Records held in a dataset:
----

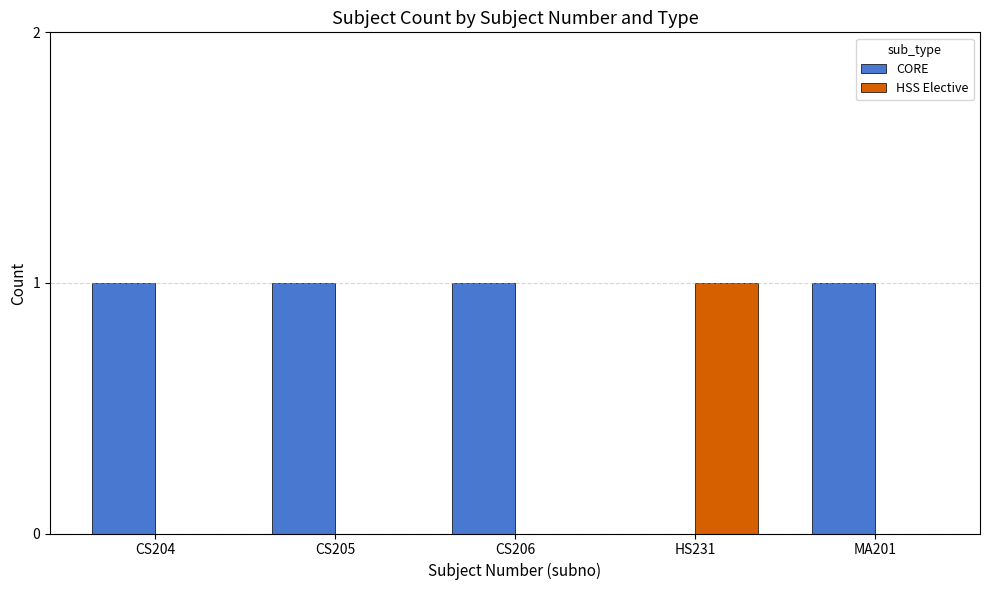

What is the highest value of the CORE series?

1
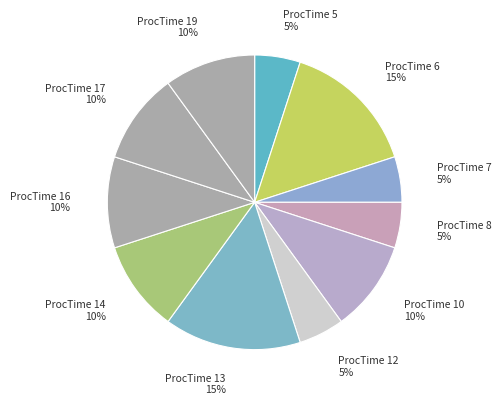

Between ProcTime 14 and ProcTime 8, which is larger?

ProcTime 14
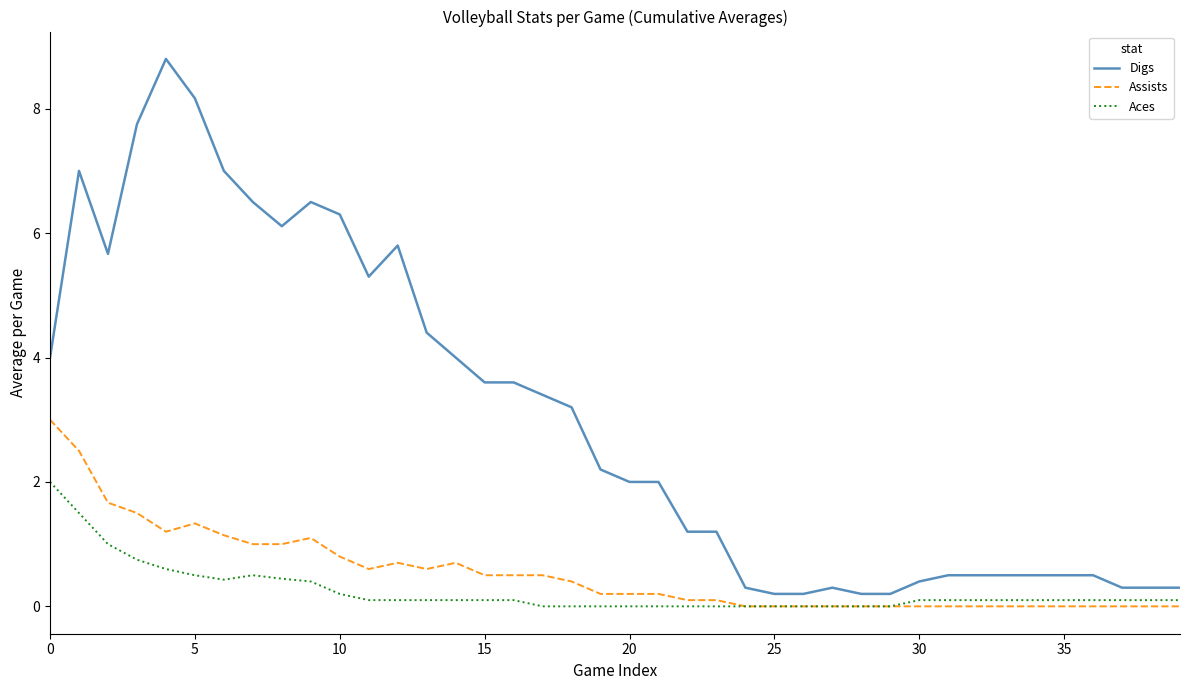

Reading right to left, extract all data points from this chart.

Digs: 0.3	0.3	0.3	0.5	0.5	0.5	0.5	0.5	0.5	0.4	0.2	0.2	0.3	0.2	0.2	0.3	1.2	1.2	2.0	2.0	2.2	3.2	3.4	3.6	3.6	4.0	4.4	5.8	5.3	6.3	6.5	6.1	6.5	7.0	8.2	8.8	7.8	5.7	7.0	4.0
Assists: 0.0	0.0	0.0	0.0	0.0	0.0	0.0	0.0	0.0	0.0	0.0	0.0	0.0	0.0	0.0	0.0	0.1	0.1	0.2	0.2	0.2	0.4	0.5	0.5	0.5	0.7	0.6	0.7	0.6	0.8	1.1	1.0	1.0	1.1	1.3	1.2	1.5	1.7	2.5	3.0
Aces: 0.1	0.1	0.1	0.1	0.1	0.1	0.1	0.1	0.1	0.1	0.0	0.0	0.0	0.0	0.0	0.0	0.0	0.0	0.0	0.0	0.0	0.0	0.0	0.1	0.1	0.1	0.1	0.1	0.1	0.2	0.4	0.4	0.5	0.4	0.5	0.6	0.8	1.0	1.5	2.0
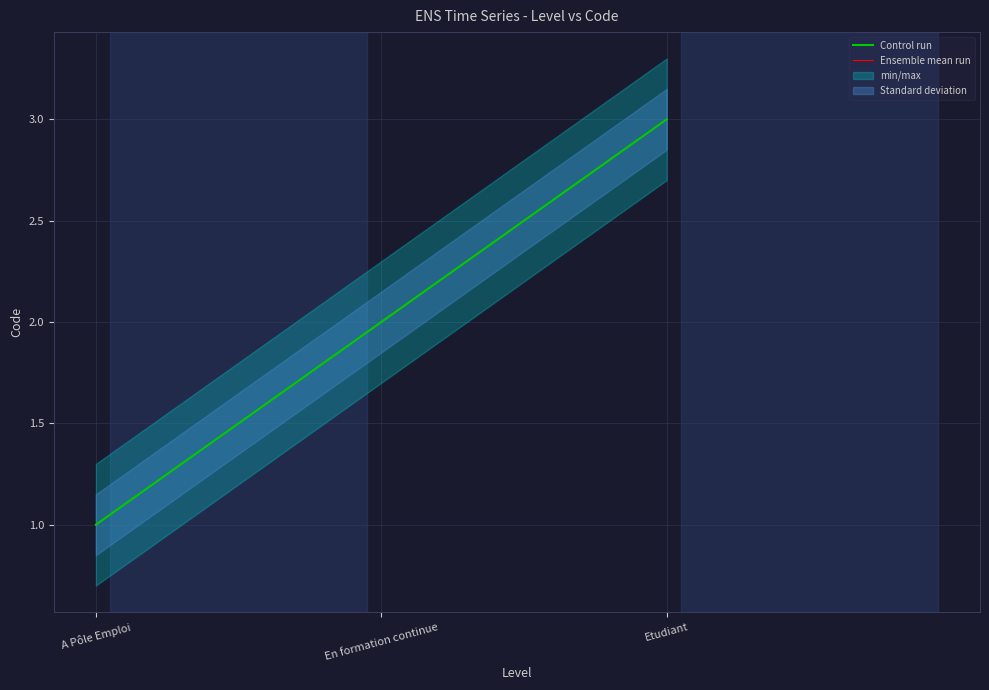

At how many categories does at least one series exceed 1?

2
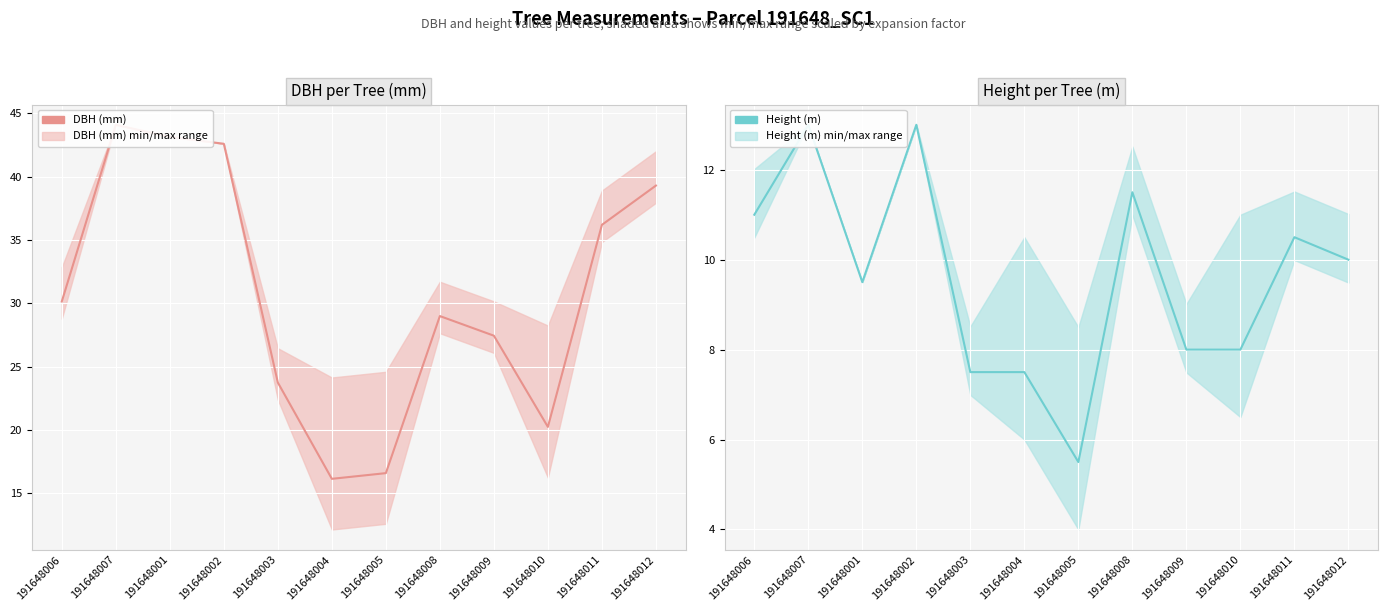

Does the chart display data point markers on the line(s)?

No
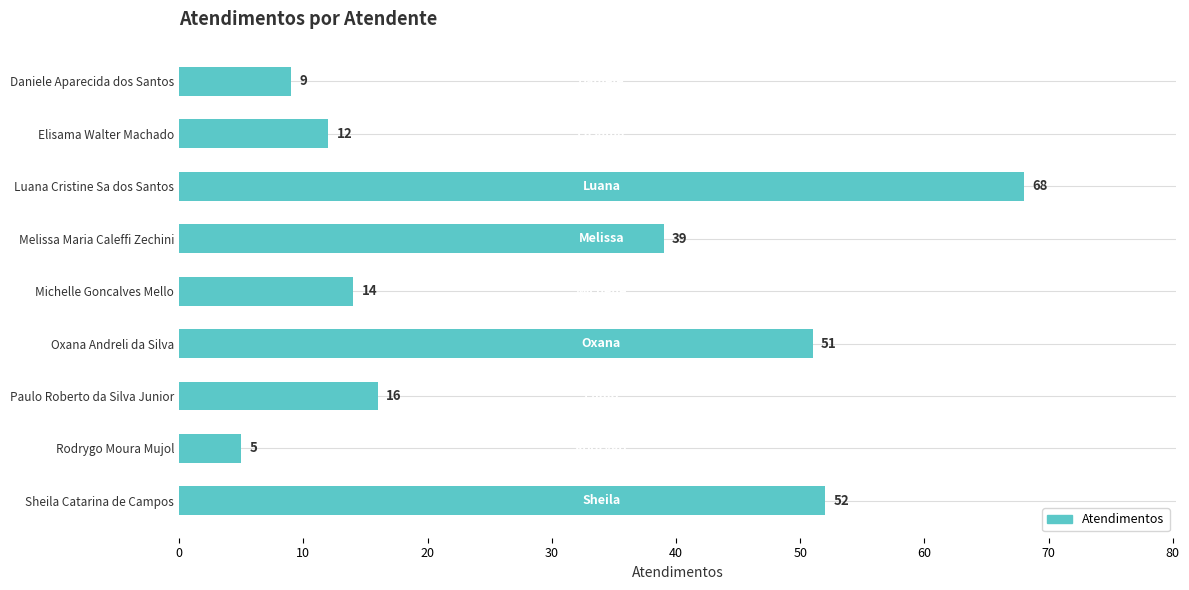

What is the average value?

30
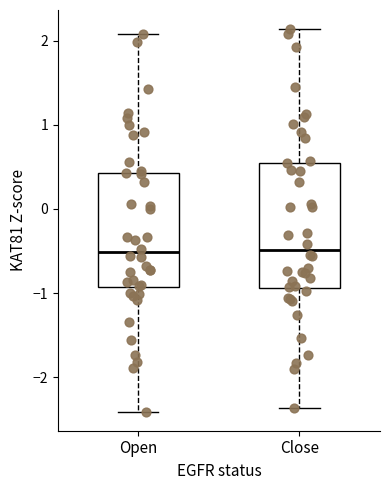

Which box is the tallest, from its lower edge to its upper edge?

Close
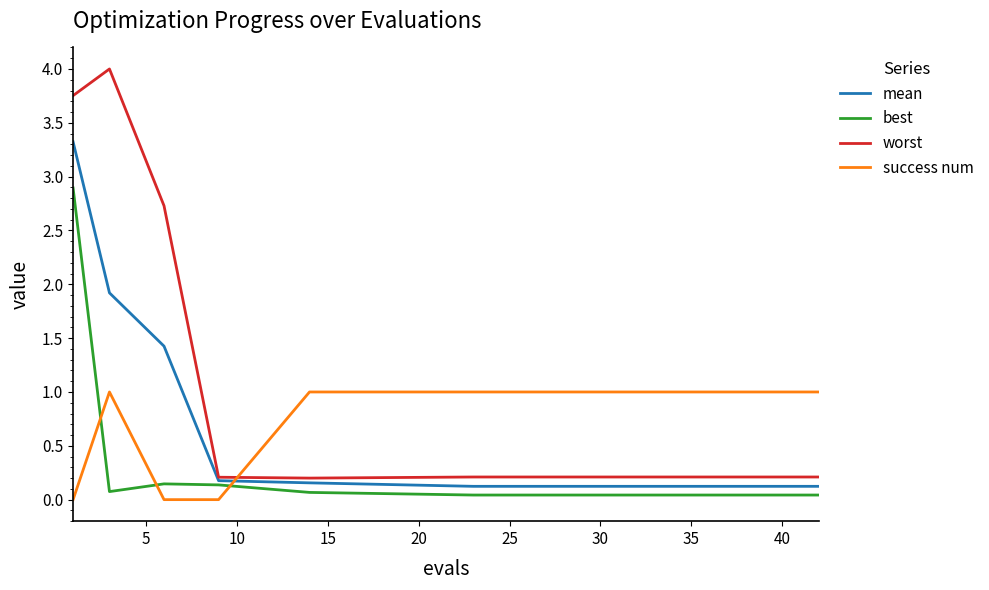

How many intersections are there between best and success num?

3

----

Rewrite the listing above as a Markdown table with the columns "No." and "Line," giving each non-blank line its own numbered row. Omit the picture lines from the table.

Reply to the task ▸
| No. | Line |
|---|---|
| 1 | What is the highest value of the CORE series? |
| 2 | 1 |
| 3 | Between ProcTime 14 and ProcTime 8, which is larger? |
| 4 | ProcTime 14 |
| 5 | Reading right to left, extract all data points from this chart. |
| 6 | Digs: 0.3	0.3	0.3	0.5	0.5	0.5	0.5	0.5	0.5	0.4	0.2	0.2	0.3	0.2	0.2	0.3	1.2	1.2	2.0	2.0	2.2	3.2	3.4	3.6	3.6	4.0	4.4	5.8	5.3	6.3	6.5	6.1	6.5	7.0	8.2	8.8	7.8	5.7	7.0	4.0 |
| 7 | Assists: 0.0	0.0	0.0	0.0	0.0	0.0	0.0	0.0	0.0	0.0	0.0	0.0	0.0	0.0	0.0	0.0	0.1	0.1	0.2	0.2	0.2	0.4	0.5	0.5	0.5	0.7	0.6	0.7	0.6	0.8	1.1	1.0	1.0	1.1	1.3	1.2	1.5	1.7	2.5	3.0 |
| 8 | Aces: 0.1	0.1	0.1	0.1	0.1	0.1	0.1	0.1	0.1	0.1	0.0	0.0	0.0	0.0	0.0	0.0	0.0	0.0	0.0	0.0	0.0	0.0	0.0	0.1	0.1	0.1	0.1	0.1	0.1	0.2	0.4	0.4	0.5	0.4	0.5	0.6	0.8	1.0	1.5	2.0 |
| 9 | At how many categories does at least one series exceed 1? |
| 10 | 2 |
| 11 | Does the chart display data point markers on the line(s)? |
| 12 | No |
| 13 | What is the average value? |
| 14 | 30 |
| 15 | Which box is the tallest, from its lower edge to its upper edge? |
| 16 | Close |
| 17 | How many intersections are there between best and success num? |
| 18 | 3 |